Saved entries:
....................

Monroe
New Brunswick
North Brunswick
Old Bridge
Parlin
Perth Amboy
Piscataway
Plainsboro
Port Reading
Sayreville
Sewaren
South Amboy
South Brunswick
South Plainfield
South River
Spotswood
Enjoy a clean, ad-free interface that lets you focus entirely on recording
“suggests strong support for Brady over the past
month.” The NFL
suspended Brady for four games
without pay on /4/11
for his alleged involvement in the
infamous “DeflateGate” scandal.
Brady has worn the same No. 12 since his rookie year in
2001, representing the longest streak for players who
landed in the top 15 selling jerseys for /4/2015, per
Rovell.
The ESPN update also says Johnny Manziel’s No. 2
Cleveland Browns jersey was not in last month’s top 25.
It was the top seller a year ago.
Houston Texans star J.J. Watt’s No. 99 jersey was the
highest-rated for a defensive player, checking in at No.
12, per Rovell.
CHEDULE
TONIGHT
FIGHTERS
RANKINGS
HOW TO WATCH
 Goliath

....................

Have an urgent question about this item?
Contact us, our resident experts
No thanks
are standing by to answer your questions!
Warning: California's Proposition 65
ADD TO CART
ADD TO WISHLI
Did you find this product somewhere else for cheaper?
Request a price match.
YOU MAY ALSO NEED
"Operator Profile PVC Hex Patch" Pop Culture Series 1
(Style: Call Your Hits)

....................

Directions for this task - Go through the records above. Copy each line in which the string "Brunswick" appears.

Answer below -
New Brunswick
North Brunswick
South Brunswick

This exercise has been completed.